Sehingga, yang terjadi di negara kita selanjutnya adalah diturunkannya atau bahkan mulai dihapuskannya hambatan- hambatan perdagangan, seperti penurunan tarif impor perdagangan komoditas termasuk juga pada perdagangan komoditas sektor pangan. Masalah ketahanan pangan nasional negara Indonesia merupakan implikasi dari liberalisasi perdagangan global. Sebagaimanan kita ketahui, baik di negara- negara maju maupun negara berkembang, pangan merupakan kebutuhan pokok manusia yang tentu saja menyangkut hajat hidup orang banyak. Namun ironisnya, meskipun negara kita memiliki hak atas pangan yang cukup, masih banyak masyarakat yang mengalami kelaparan dan kekurangan pangan. Kelaparan dan kekurangan pangan terjadi karena rapuhnya sistem ketahanan pangan. Food security adalah konsep yang digunakan dalam menganalisis kondisi pangan suatu negara dan untuk mencapainya ada empat indikator yang harus dicapai, yaitu ketersediaan pangan, aksesabilitas pangan, kerentanan pangan dan stabilitas persediaan pangan. (Agnes Chronika, Deri Marret, Mutiara Arumsari, Verdinand Robertua dan Wahyu Setywan dalam Ekonomi Politik Pemasaran Produk GM Crop Mosanta ke Kenya Dalam Mekanisme Pemberian Bantuan Pangan USAID Ke Kenya Tahun 2001)
Pada aspek ketersediaan pangan termasuk di dalamnya beberapa elemen yaitu produk domestik, impor, ekspor, cadangan dan transfer pangan dari negara lain. Adanya elemen ekspor- impor pada aspek ketersediaan pangan menunjukkan bahwa kinerja ketahanan pangan nasional Indonesia tidak terlepas dari dinamika peran perdagangan internasional, khususnya perdagangan komoditas pangan. Saat ini dengan semakin menipisnya persediaan pangan dunia yang berdampak pada kenaikan harga pangan akan berpengaruh pada proses perdagangan komoditas pangan global yang tentunya melibatkan negara- negara berkembang.
Dengan semakin menipisnya ketersediaan pangan dunia dan kenaikkan harganya tersebut akan mempengaruhi ketersediaan maupun cadangan pangan nasional yang mengakibatkan adanya transfer pangan dari negara lain, transfer disini maksudnya adalah impor dari luar negeri. Kemudian yang terjadi adalah semakin tinggi pula harga pangan domestik dan kebutuhan akan impor yang semakin meningkat yang disebabkan oleh terbatasnya persediaan pangan nasional, ditambah lagi dengan adanya tekanan liberalisasi perdagangan dimana Indonesia ikut serta dalam perjanjian ekonomi baik secara regional maupun global. Indonesia harus mematuhi aturan- aturannya, diantaranya adalah penghapusan hambatan- hambatan perdagangan yaitu hambatan tarif maupun non- tarif. konsekuensinya adalah diturunkannya hambatan tarif yaitu bea masuk impor pangan.

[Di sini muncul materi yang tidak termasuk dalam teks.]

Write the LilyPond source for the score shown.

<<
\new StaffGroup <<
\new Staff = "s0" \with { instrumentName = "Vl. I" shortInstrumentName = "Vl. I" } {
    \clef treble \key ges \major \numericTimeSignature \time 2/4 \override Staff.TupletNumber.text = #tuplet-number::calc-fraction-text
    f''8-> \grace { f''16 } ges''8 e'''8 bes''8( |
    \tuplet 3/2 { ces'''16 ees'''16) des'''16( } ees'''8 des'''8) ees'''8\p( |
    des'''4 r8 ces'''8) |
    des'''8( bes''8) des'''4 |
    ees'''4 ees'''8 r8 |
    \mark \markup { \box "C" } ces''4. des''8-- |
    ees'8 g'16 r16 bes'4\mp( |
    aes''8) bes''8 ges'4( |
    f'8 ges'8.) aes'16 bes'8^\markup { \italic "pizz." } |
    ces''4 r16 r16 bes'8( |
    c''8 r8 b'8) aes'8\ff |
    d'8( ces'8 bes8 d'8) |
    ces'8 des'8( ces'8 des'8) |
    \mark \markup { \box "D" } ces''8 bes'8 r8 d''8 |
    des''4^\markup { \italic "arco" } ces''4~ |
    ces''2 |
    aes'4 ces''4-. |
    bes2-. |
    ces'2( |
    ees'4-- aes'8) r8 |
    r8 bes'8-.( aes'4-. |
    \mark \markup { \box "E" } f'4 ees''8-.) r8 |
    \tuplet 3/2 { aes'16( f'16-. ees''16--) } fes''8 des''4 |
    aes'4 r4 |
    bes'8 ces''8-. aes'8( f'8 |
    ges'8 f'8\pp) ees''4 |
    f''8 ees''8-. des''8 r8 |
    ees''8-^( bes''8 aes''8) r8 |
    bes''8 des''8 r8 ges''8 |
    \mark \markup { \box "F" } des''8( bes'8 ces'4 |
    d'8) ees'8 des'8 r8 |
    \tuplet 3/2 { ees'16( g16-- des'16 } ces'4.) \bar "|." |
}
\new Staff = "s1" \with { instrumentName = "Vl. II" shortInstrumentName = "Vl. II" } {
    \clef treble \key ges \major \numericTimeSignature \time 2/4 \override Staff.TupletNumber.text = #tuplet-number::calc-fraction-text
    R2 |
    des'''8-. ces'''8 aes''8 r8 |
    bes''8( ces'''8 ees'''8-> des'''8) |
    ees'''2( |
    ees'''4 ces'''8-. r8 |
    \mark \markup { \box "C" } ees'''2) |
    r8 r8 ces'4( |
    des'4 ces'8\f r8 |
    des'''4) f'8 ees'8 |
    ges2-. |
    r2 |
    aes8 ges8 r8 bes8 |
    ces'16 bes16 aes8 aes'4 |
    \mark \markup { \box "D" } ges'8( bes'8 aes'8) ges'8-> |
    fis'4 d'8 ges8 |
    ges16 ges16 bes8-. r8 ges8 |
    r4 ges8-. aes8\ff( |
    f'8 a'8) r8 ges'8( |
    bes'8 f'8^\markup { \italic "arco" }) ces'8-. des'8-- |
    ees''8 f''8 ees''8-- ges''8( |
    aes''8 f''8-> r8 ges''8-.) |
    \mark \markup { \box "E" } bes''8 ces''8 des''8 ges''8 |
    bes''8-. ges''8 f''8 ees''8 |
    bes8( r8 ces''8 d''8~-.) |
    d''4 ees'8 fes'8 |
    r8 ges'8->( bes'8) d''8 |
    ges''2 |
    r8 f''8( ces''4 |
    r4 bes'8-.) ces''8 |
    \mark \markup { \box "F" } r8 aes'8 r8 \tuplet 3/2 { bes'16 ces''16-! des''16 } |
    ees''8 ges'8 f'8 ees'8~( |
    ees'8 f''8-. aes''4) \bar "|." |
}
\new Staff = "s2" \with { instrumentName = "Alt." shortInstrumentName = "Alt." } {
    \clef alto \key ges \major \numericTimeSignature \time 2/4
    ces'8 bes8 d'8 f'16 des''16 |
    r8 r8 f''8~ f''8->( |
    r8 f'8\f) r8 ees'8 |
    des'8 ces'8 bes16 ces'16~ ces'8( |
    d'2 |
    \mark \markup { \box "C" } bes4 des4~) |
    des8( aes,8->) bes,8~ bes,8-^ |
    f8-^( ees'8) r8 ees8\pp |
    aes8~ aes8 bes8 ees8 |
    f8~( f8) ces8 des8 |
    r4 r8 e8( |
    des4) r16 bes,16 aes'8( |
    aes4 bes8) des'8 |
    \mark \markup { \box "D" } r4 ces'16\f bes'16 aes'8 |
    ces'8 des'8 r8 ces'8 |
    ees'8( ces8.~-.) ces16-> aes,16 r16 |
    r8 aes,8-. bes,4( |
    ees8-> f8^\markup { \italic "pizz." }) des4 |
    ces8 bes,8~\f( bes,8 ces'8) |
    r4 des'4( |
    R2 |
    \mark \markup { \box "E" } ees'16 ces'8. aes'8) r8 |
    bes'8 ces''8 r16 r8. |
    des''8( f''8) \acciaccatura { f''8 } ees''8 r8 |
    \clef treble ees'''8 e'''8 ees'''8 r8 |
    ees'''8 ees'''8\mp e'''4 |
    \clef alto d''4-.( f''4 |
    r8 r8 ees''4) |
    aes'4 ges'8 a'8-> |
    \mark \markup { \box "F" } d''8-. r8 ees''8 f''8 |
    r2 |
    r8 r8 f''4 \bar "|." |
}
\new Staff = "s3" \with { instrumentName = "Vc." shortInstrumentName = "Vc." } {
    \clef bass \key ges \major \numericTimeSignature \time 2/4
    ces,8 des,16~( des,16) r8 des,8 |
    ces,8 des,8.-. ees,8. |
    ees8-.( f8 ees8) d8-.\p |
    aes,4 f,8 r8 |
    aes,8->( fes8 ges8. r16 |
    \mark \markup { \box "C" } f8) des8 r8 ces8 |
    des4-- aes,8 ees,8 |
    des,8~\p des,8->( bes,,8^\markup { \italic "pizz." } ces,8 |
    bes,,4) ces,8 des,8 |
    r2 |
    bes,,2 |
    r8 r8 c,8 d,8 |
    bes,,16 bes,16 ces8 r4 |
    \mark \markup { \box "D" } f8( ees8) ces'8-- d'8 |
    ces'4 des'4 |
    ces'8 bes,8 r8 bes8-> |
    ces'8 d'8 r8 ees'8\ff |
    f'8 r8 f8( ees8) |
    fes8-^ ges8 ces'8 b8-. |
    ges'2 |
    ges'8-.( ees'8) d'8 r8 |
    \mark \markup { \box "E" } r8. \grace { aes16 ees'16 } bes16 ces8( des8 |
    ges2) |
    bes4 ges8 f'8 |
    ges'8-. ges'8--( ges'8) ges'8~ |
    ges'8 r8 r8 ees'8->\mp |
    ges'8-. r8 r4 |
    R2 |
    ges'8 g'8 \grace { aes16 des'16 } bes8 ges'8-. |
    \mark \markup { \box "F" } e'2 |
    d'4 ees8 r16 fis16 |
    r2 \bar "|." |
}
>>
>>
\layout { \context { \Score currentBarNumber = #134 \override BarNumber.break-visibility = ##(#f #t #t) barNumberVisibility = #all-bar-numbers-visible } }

Dengan diturunkannya hambatan tariff tersebut, maka distribusi pangan impor (dari luar negeri) akan leluasa masuk ke pasar Indonesia, yang menyebabkan persediaan pangan lebih mahal dan petani Indonesia sendiri akan semakin terpuruk dikarenakan harus bersaing dengan produk pangan dari luar. Sedangkan petani- petani tradisional tersebut kurang mendapatkan perhatian dari pemerintah dengan dihapuskannya subsidi dengan dinamika harga pupuk yang melambung tinggi dan sering terjadinya gagal panen akibat dari sistem yang digunakan petani masih sangat minim. Oleh karena itu, saat ini masyarakat hanya akan merasakan harga pangan yang semakin meningkat dan kesejahteraan petani sendiri akan semakin terpuruk. Fenomena yang terjadi tersebut seharusnya menjadi intropeksi bagi pemerintah bahwa memilih untuk melakukan liberalisasi perdagangan harus terus diiringi dengan perbaikan dalam negeri, terutama dalam sektor ekonomi rakyat kecil. Tidak hanya memikirkan bagaimana Indonesia bisa sukses melakukan sebuah liberalisasi yang menjadi “icon” arus globalisasi, namun juga yang lebih penting adalah bagaimana masyarakat Indonesia semakin sejahtera, terkondisikan dan merasa diperhatikan dengan adanya keputusan Indonesia untuk mengikuti perkembangan dunia internasional ini.